3. It is alleged by the prosecution that accused No.2
used to give driving training to learners at the New Maruti Car
Driving School. One Smt. Rakshita used to attend the driving
classes and accused No.1 got acquainted with the said
Rakshita. In order to meet illegal expenses like Horse race and
for gambling, and with an intention to get the gold ornaments
and cash, on 11th March, 2016 at about 9:30 am when the said
Rakshita was alone in her House, accused assaulted and
committed murder of Rakshita by strangulating her. It is the
further case of the prosecution that thereafter, the accused
No.1 had stolen the cash and Gold tournaments and kept the
dead body in a suitcase and by hiring a car proceeded towards
Channapattana, there he secured accused No.2, and with a
common intention, proceeded near Menasiganahalli, Karigudda
and burnt the dead body. Thereby accused committed offences
punishable under Sections 302 and 201 read with Section 34 of
Indian Penal Code.
4. On hearing charges, the trial Court framed charges
against the accused for the offence is punishable under
Sections 302 and 201 read with Section 34 of Indian Penal
Code. The same were read over and explained to the accused.
Accused pleaded not guilty and claimed to be tried. To bring
home the guilt of the accused, the prosecution, in all, examined
31 witnesses PWs1 to 31, marked 69 documents as Exhibits P1
to P69 and 57 Material Objects were marked as MOs1 to 57.
During the course of the trial, accused No.1 reported to be
dead and accordingly the appeal against accused No.1 was
abated and the case was proceeded against accused No.2.

- _DATASET EXTRACT_
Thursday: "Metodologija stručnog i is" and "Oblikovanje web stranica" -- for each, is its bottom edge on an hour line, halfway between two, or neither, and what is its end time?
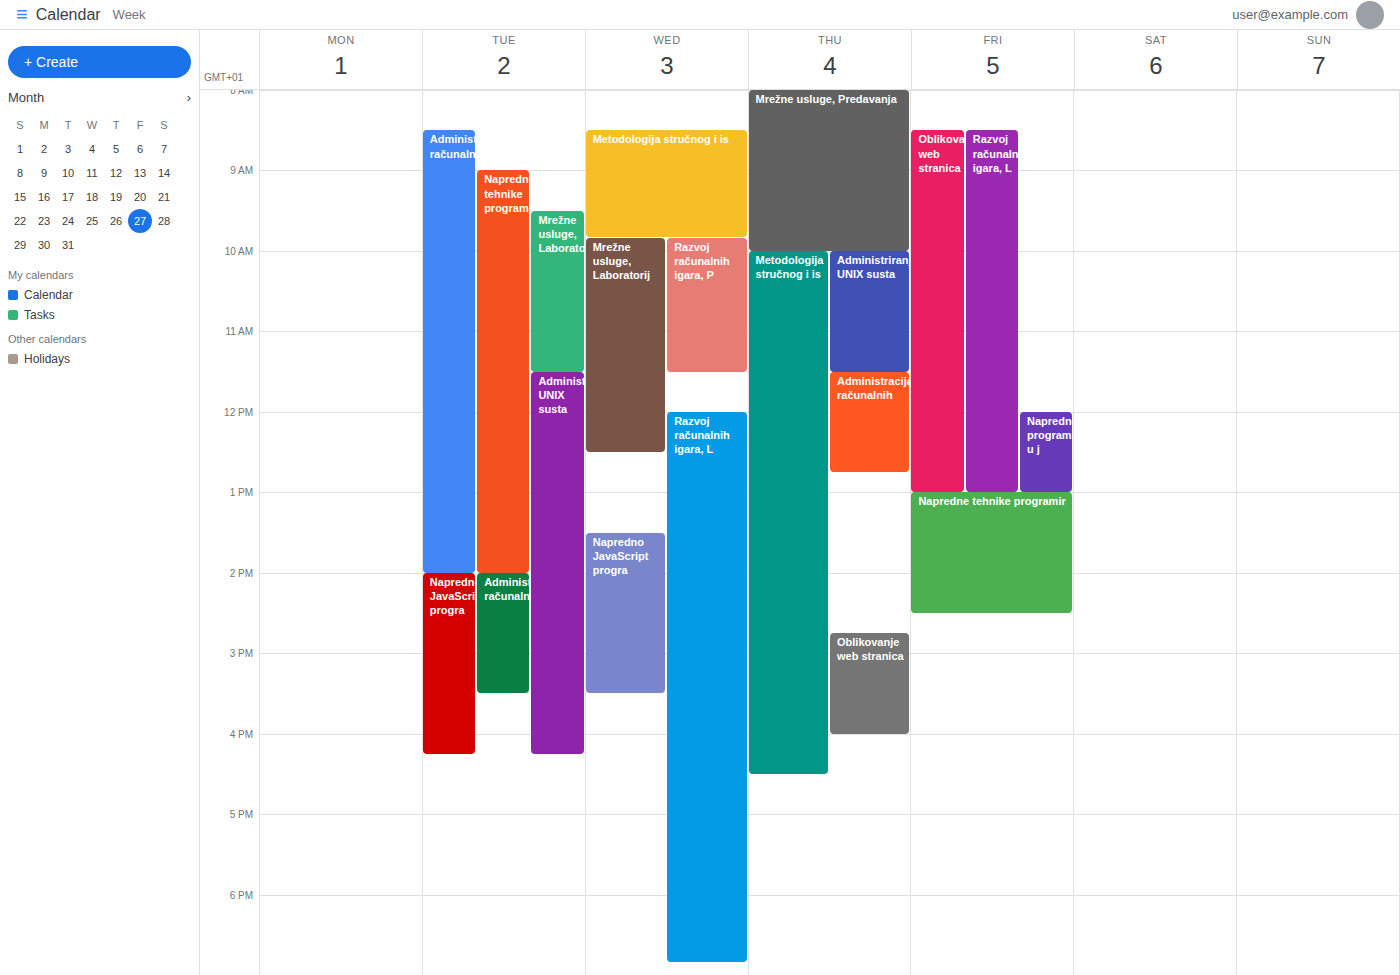
"Metodologija stručnog i is": 4:30 PM, halfway between the 4 PM and 5 PM lines. "Oblikovanje web stranica": 4:00 PM, exactly on the 4 PM line.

- _TO DO_
Answer these questions from the case excerpt:
1. According to the prosecution, on what date and at about what time was Rakshita killed?
2. How many witnesses did the prosecution examine at trial?
3. In which place did accused No.1 secure accused No.2?

- _FULL OUTPUT_
1. On 11th March, 2016, at about 9:30 am.
2. 31 witnesses (PWs1 to 31).
3. Channapattana.